Difficulty can serve several important roles in a game’s design: It can create an aesthetic sense of danger and foreboding, it can make the actions of the player feel more consequential, and it can push the player to vary their approach and strategy and to thereby encourage them to explore more of the game’s design space. Difficulty is created through the use of obstacles, and can be increased either by changing the quantity or quality of those obstacles. That’s a vague description, with quantity covering everything from increased spawn rate of enemies to a turret firing missiles faster, and quality covering everything from a blanket hp increase across all enemies to introducing a new enemy type which is selectively swapped out for existing enemies, and probably countless essays could be written about the skills and methods of doing so – but really I just wanted to convey this understanding of difficulty as being created through obstacles which can be modified.

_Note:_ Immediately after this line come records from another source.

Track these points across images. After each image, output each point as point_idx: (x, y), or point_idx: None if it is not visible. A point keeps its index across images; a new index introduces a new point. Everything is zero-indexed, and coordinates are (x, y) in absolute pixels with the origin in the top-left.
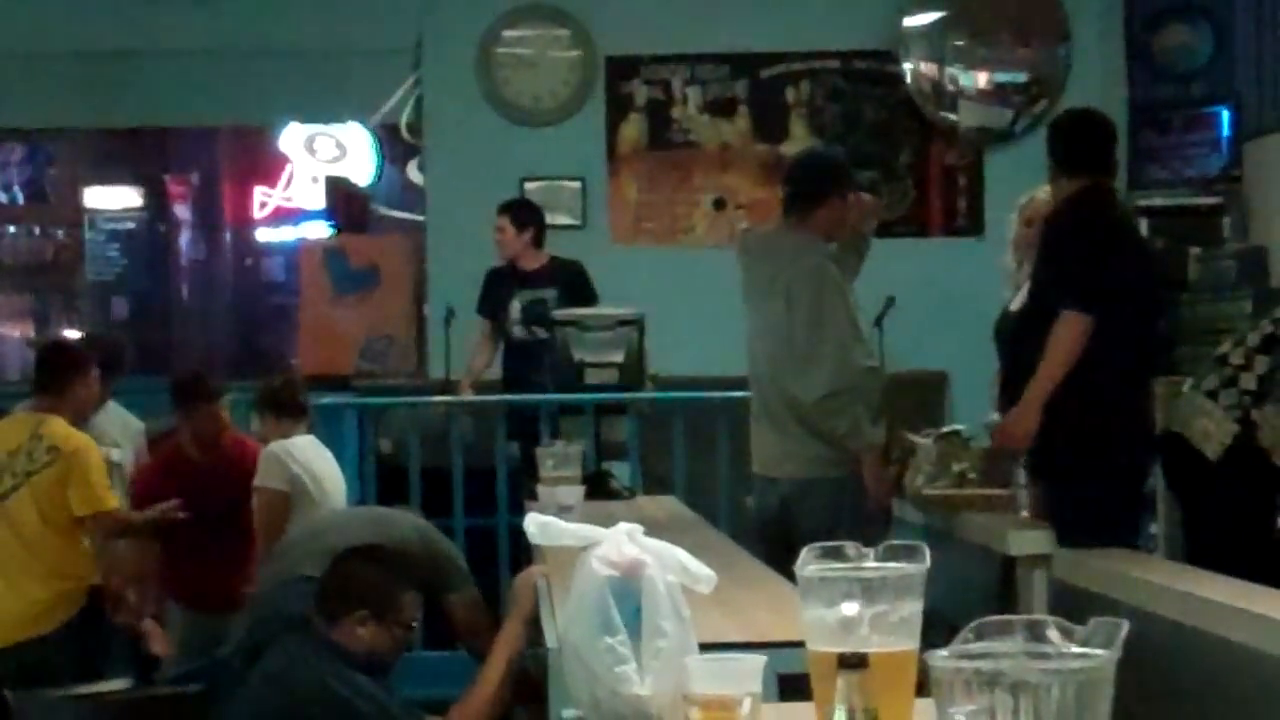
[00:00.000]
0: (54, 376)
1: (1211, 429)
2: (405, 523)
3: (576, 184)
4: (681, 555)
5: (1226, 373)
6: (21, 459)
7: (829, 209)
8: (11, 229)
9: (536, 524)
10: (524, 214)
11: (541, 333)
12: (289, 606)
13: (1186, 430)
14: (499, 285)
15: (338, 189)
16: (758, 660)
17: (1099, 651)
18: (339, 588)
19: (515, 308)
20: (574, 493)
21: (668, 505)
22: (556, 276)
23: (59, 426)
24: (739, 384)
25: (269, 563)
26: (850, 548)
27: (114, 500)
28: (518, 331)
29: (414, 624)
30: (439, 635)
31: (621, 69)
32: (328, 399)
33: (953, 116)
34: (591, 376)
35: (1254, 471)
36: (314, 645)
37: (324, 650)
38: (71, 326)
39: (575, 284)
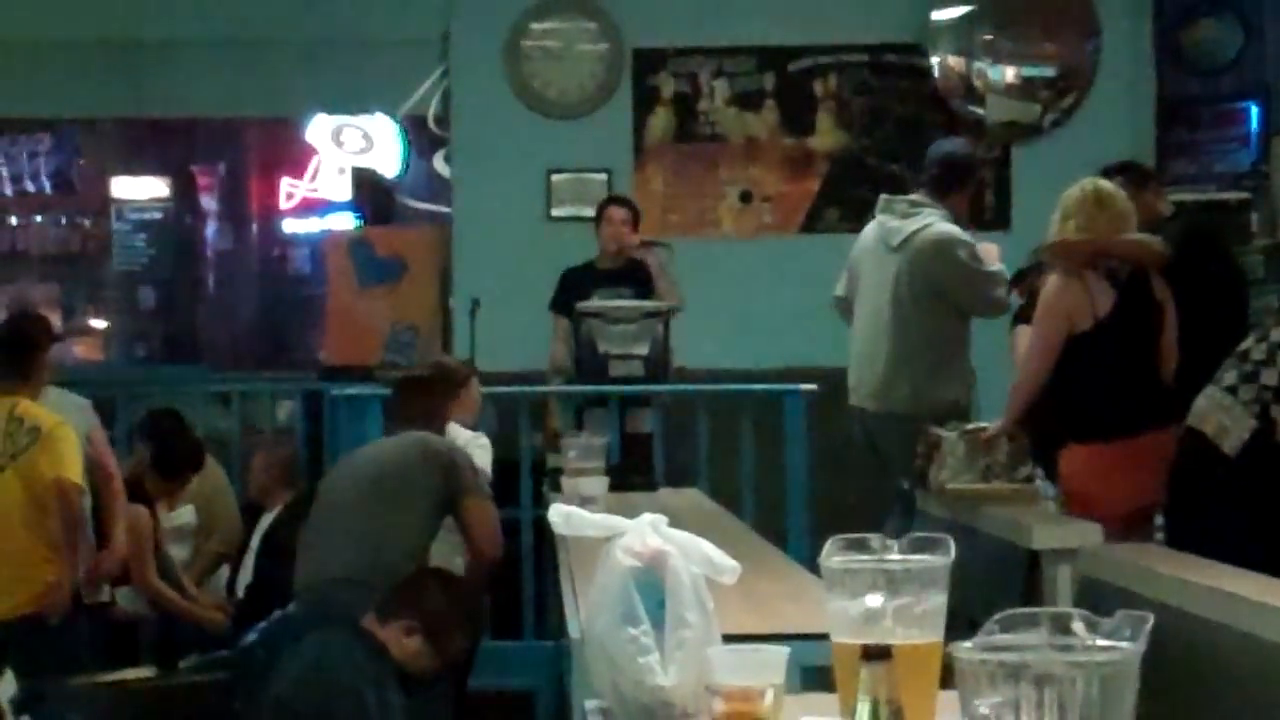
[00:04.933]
0: (22, 355)
1: (1229, 424)
2: (417, 468)
3: (603, 176)
4: (705, 546)
5: (1247, 368)
6: (2, 442)
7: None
8: (39, 218)
9: (560, 514)
10: (635, 208)
11: None
12: (324, 608)
13: (1203, 425)
14: (578, 284)
15: (364, 180)
16: (781, 652)
17: (1124, 645)
18: (406, 596)
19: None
20: (598, 484)
21: (691, 497)
22: (634, 274)
23: (34, 407)
24: (762, 377)
25: (303, 549)
26: (875, 539)
27: (80, 477)
28: None
29: (455, 661)
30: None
31: (649, 62)
32: (353, 390)
33: (980, 110)
34: (616, 369)
35: (1272, 467)
36: (360, 644)
37: (369, 653)
38: (98, 316)
39: (647, 280)
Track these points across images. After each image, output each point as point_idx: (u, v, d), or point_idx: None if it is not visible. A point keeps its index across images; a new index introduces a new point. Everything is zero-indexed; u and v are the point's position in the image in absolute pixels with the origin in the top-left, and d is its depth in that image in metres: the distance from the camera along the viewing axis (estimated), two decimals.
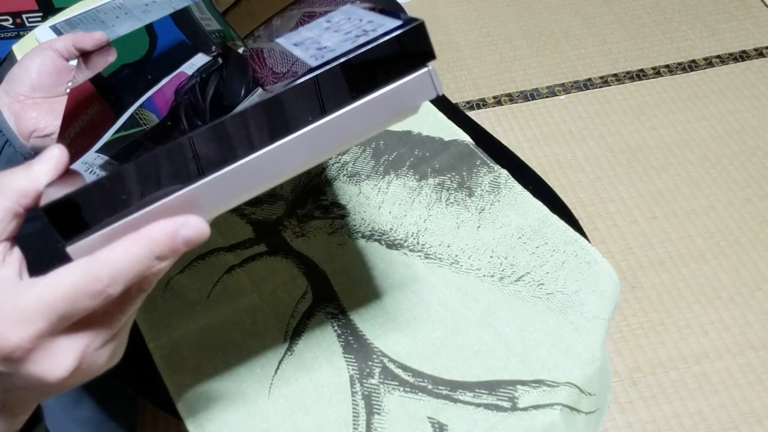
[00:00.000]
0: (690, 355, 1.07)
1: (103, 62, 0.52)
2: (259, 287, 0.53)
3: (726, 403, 1.02)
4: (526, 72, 1.51)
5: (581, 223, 0.58)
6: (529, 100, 1.45)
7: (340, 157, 0.62)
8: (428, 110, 0.65)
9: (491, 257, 0.53)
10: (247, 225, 0.58)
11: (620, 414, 1.01)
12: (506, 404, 0.45)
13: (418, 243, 0.55)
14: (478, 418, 0.45)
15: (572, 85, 1.48)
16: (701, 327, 1.10)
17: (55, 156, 0.29)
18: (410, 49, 0.28)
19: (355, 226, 0.56)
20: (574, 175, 1.31)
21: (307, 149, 0.28)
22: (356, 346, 0.49)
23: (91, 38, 0.54)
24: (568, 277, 0.52)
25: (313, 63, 0.28)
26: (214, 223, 0.34)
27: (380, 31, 0.28)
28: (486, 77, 1.51)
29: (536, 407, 0.45)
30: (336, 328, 0.50)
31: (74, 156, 0.31)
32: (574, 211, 0.58)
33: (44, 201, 0.27)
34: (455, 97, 1.45)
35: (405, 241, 0.55)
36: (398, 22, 0.28)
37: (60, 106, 0.57)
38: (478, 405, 0.45)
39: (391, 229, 0.56)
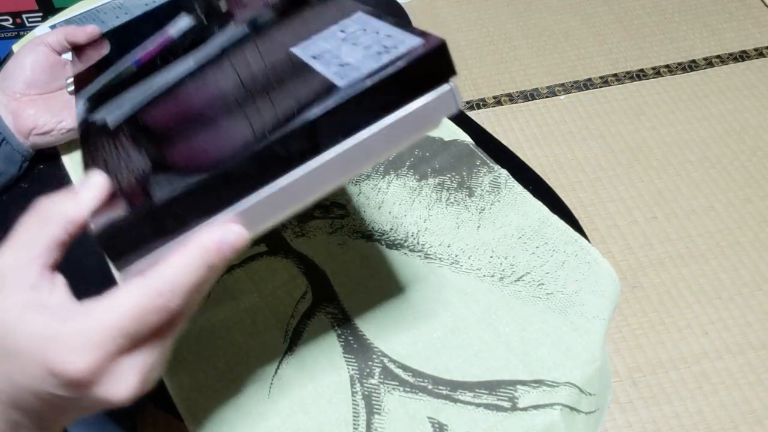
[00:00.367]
0: (690, 355, 1.07)
1: (97, 55, 0.52)
2: (259, 287, 0.53)
3: (726, 403, 1.02)
4: (526, 72, 1.51)
5: (581, 223, 0.58)
6: (529, 100, 1.45)
7: None
8: None
9: (491, 257, 0.53)
10: None
11: (620, 414, 1.01)
12: (506, 404, 0.45)
13: (418, 243, 0.55)
14: (478, 418, 0.45)
15: (572, 85, 1.48)
16: (701, 327, 1.10)
17: (99, 184, 0.29)
18: (434, 68, 0.29)
19: (355, 226, 0.56)
20: (574, 175, 1.31)
21: (338, 170, 0.29)
22: (356, 346, 0.49)
23: (83, 32, 0.54)
24: (568, 277, 0.52)
25: (339, 82, 0.29)
26: None
27: (402, 48, 0.29)
28: (486, 77, 1.51)
29: (536, 407, 0.45)
30: (336, 328, 0.50)
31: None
32: (574, 211, 0.58)
33: (94, 228, 0.27)
34: None
35: (405, 241, 0.55)
36: (419, 40, 0.29)
37: (56, 102, 0.57)
38: (478, 405, 0.46)
39: (391, 229, 0.56)
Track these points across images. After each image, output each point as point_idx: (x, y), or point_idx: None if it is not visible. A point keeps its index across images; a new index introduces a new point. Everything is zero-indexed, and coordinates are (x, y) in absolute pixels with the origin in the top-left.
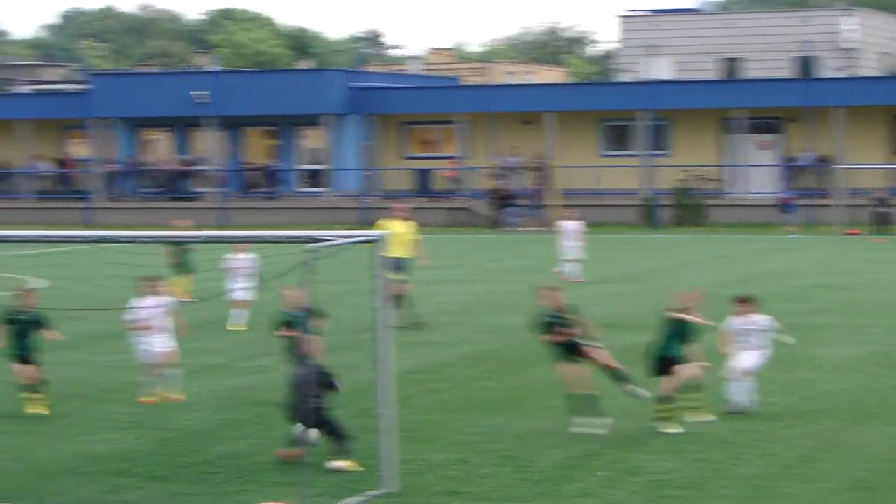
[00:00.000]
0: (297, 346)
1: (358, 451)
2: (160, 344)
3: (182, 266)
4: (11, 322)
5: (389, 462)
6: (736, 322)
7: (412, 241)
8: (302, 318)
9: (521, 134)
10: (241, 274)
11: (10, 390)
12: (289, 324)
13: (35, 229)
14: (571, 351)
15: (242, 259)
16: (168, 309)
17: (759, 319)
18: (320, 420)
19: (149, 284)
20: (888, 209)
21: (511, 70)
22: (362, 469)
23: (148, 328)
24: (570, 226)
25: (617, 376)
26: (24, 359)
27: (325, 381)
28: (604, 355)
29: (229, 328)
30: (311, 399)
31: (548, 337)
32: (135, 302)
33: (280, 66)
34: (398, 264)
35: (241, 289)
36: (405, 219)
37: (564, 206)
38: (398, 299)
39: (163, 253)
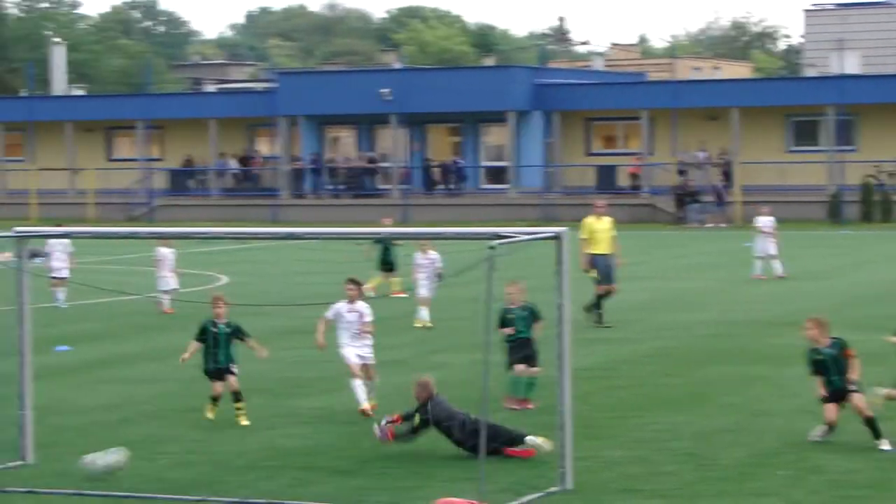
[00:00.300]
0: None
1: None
2: (360, 354)
3: (385, 263)
4: (205, 336)
5: (568, 458)
6: None
7: (612, 238)
8: (522, 315)
9: (706, 130)
10: (426, 271)
11: (191, 386)
12: (507, 322)
13: (222, 226)
14: (838, 397)
15: (429, 256)
16: (368, 317)
17: None
18: (493, 435)
19: (352, 288)
20: None
21: (696, 65)
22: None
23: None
24: (764, 222)
25: (870, 425)
26: (218, 373)
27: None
28: (860, 402)
29: (417, 325)
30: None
31: (822, 391)
32: (337, 306)
33: (464, 64)
34: (603, 262)
35: (425, 286)
36: (605, 215)
37: (759, 202)
38: (603, 297)
39: (365, 250)
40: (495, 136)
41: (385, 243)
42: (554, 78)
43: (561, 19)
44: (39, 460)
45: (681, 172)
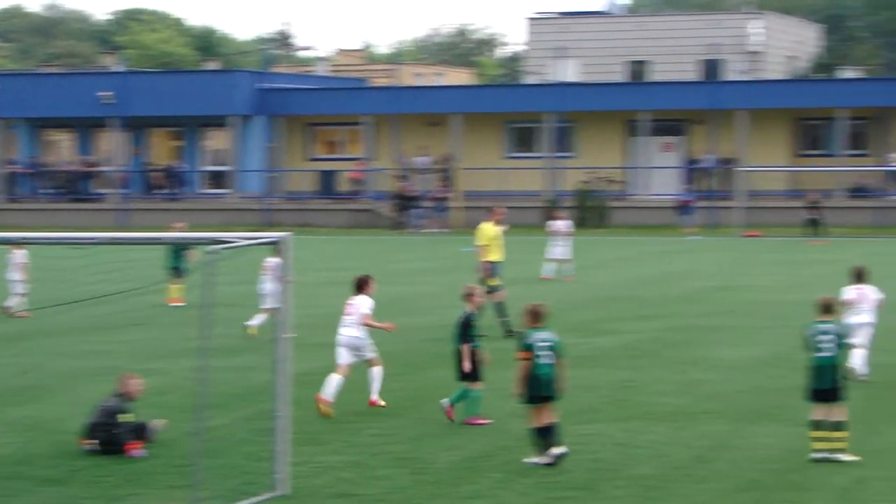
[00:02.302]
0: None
1: (252, 453)
2: None
3: (176, 270)
4: None
5: (283, 464)
6: None
7: (502, 245)
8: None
9: (427, 135)
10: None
11: None
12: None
13: None
14: None
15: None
16: None
17: None
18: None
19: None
20: (820, 212)
21: (419, 72)
22: None
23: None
24: (560, 226)
25: None
26: None
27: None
28: None
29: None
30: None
31: None
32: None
33: (186, 67)
34: (495, 269)
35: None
36: (500, 222)
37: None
38: (498, 305)
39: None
40: (216, 141)
41: (176, 248)
42: (277, 83)
43: (285, 24)
44: None
45: (401, 178)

One way of understanding a game, then, is as a set of obstacles and a set of tools, with the player mediating a relationship between them – one which successfully fulfills the requirements of the obstacles by using the available tools. By making the requirements of the obstacles more stringent, a more varied and more creative use of the tools is often required to meet those requirements. So far so good, right? However, there’s a danger here in making those requirements too stringent: In a lax system, there are a number of possible solutions, which creates room for self expression: The game becomes a canvas through which the player can express themselves, a trait which has become only more desirable since livestreamed gameplay has become a common pursuit. As we tighten the obstacle requirements, make them more demanding and stringent – in other words, as we increase the difficulty – this space narrows.
This actually leads to the main complaint I have about Dishonored, which I recently livestreamed my first playthrough of: Since I was streaming, I was trying to make my approach to the obstacles presented by the game as flashy and absurd as possible. Dishonored is an excellent game for this sort of approach since it offers a huge number of ways to approach most of its obstacles. However, this also meant that things which were meant to make things more difficult also ended up frequently making the game less interesting, since they decreased my available space for improvisation. For instance, there’s an enemy later on who, once they notice you, disables all of your special abilities – at the same time, this enemy slows your movement to a crawl while being extremely resilient against any damage from the front. This completely hamstrung the high-mobility, extremely mobile and aggressive style I’d been trying to highlight, without really offering up anything interesting in exchange. In other words, rather than forcing me to do something new, they actually forced me into the more predictable style of just sneaking in and killing them or knocking them out from behind – rather than, say, running past the guard, knocking someone out with a sleeping dart, grabbing the unconscious body right in front of their face and jumping out through a window to make my escape.
So, when we tighten the constraints of the obstacles too much, it begins to feel like the player has no room for expression. This isn’t necessarily bad: Some games, such as demanding platformers like Super Meat Boy, are intentionally built with little to no room for expression and just demand raw performative reflex skill. That’s fine. At the other end, if we relax the system too much, the game becomes a sandbox where anything goes, where the game itself doesn’t really care much what the player does: This, too, isn’t necessarily a bad thing, and many games are specifically sold on this kind of openness, but it does remove any sense of consequence to the player’s decisions. That is, it becomes an exercise in creativity rather than an exercise in creative problem solving – which has its own sort of appeal, to be sure, but an appeal that many would prefer to turn to artistic pursuits for, rather than playing a video game.
Still, that just represents the way these systems trend. That is, it’s possible to create both a strict system of obstacles with room for player expression and a lax one with a high degree of responsiveness, it’s just challenging for the designer. Viewed through this lens, Dark Souls is clearly outstanding as a game that, while being strict and demanding in terms of the obstacles it presents, offers a great deal of flexibility in terms of the tools and methods you can use to navigate those obstacles. At the other end of the spectrum are those games which give you tools to navigate obstacles but don’t position any particular resolution as desirable: Given the tools and the obstacles you can decide what your own goal is, based on the creative style you want to express. City-builder games and the like are usually built upon these lines, though occasionally they make the supposed obstacles so lenient they end up being mostly sandboxes anyway.
When adding or modifying obstacles, when planning difficulty, the important thing is knowing which experience you’re trying to offer: The problem-solving game where the player finds their personal favored solution to the presented problem, the recitation game where the player discovers and perfects the intended solution, the building game where the player finds and surmounts obstacles based on their taste, or the sandbox game where obstacles are absent or irrelevant and the player simply creates as they will in that space. What sort of obstacles, what sort of difficulty you are building, depends entirely on what the intended gameplay, and the player’s role in that play, is meant to be.